## WHAT IS NEEDED
Your task is to reproduce the entries below word for word.

## Saved data entries
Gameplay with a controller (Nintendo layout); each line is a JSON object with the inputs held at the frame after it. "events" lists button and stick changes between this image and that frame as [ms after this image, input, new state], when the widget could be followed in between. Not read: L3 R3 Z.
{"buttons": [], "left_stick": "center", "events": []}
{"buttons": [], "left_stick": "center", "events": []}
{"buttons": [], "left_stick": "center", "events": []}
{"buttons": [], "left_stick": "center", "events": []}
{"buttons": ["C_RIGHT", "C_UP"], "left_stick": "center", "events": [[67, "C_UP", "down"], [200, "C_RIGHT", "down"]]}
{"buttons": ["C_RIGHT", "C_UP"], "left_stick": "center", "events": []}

## ANSWER SPACE
Gameplay with a controller (Nintendo layout); each line is a JSON object with the inputs held at the frame after it. "events" lists button and stick changes between this image and that frame as [ms after this image, input, new state], when the widget could be followed in between. Not read: L3 R3 Z.
{"buttons": [], "left_stick": "center", "events": []}
{"buttons": [], "left_stick": "center", "events": []}
{"buttons": [], "left_stick": "center", "events": []}
{"buttons": [], "left_stick": "center", "events": []}
{"buttons": ["C_RIGHT", "C_UP"], "left_stick": "center", "events": [[67, "C_UP", "down"], [200, "C_RIGHT", "down"]]}
{"buttons": ["C_RIGHT", "C_UP"], "left_stick": "center", "events": []}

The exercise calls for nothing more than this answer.